Só que o grande pensador francês estava
errado. Não passou uma década para que Cuba se amoldasse ao "socialismo
real", confirmando que não há espaço para a democracia e as liberdades
quando as empresas são do estado e o regime é de partido único.
Sua estrela política só se apagou com a
derrota dos movimentos de oposição armada aos governos militares que fizeram da
América Latina dos anos 1970 uma usina de autoritarismo. Inspirados pela
experiência cubana e apoiados pelo governo de Fidel, multiplicaram-se pela
região focos de luta armada —de esquerda, mas também autoritários e incapazes
de vencer as ditaduras de direita.
Elas, finalmente, cederam à força de ampla movimentação democrática, à qual se somavam lideranças e organizações de diferentes colorações políticas.

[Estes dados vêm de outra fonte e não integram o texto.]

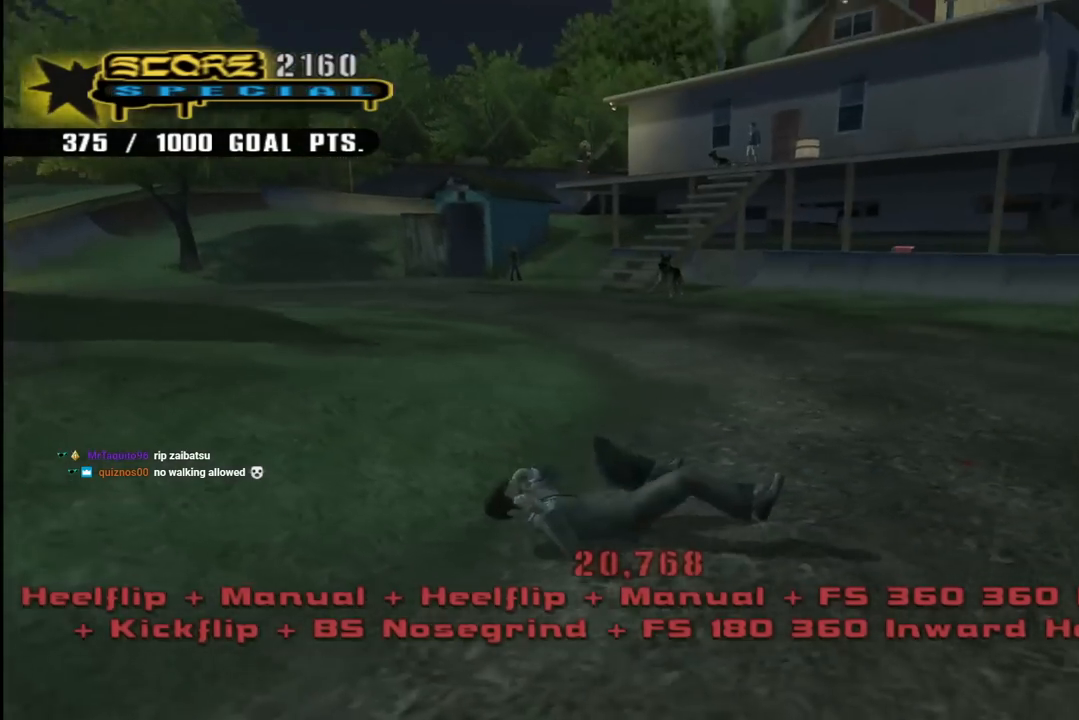
{"buttons": ["R1", "DPAD_RIGHT"], "left_stick": "center", "right_stick": "left", "events": [[67, "R2", "up"], [150, "R1", "up"], [183, "R2", "down"], [233, "R1", "down"], [300, "R2", "up"], [367, "R1", "up"], [383, "R2", "down"], [450, "R1", "down"], [500, "R2", "up"]]}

Os partidos e agrupamentos de esquerda que dela participaram nada tinham a ver com Cuba e seu modelo socialista, ainda que contassem com a participação de ex-guerrilheiros convertidos aos valores democráticos. O chileno Partido pela Democracia (PPD), as organizações uruguaias que se reuniram na Frente Ampla e o Partido dos Trabalhadores, no Brasil, são os exemplos mais destacados dessa esquerda com inequívoco compromisso com a democracia, as garantias individuais e o reformismo social. Compromissos mais do que provados quando governaram seus países com pleno respeito pelas liberdades públicas.
Enquanto isso, pobre, isolada, embargada e
sem a influência de outrora, Cuba não passa de um anacronismo. Mais insondáveis
se tornam, por isso, as razões da tolerância retórica do PT diante das
arbitrariedades cometidas pela ditadura de Havana contra seus cidadãos. Essa
ambiguidade apenas gera ruído que alimenta o discurso obscurantista da extrema
direita. Por isso, é pior que um erro. É um delito político. Há que dar adeus a
Cuba.
*Professora titular aposentada de ciência política da USP e pesquisadora do Cebrap.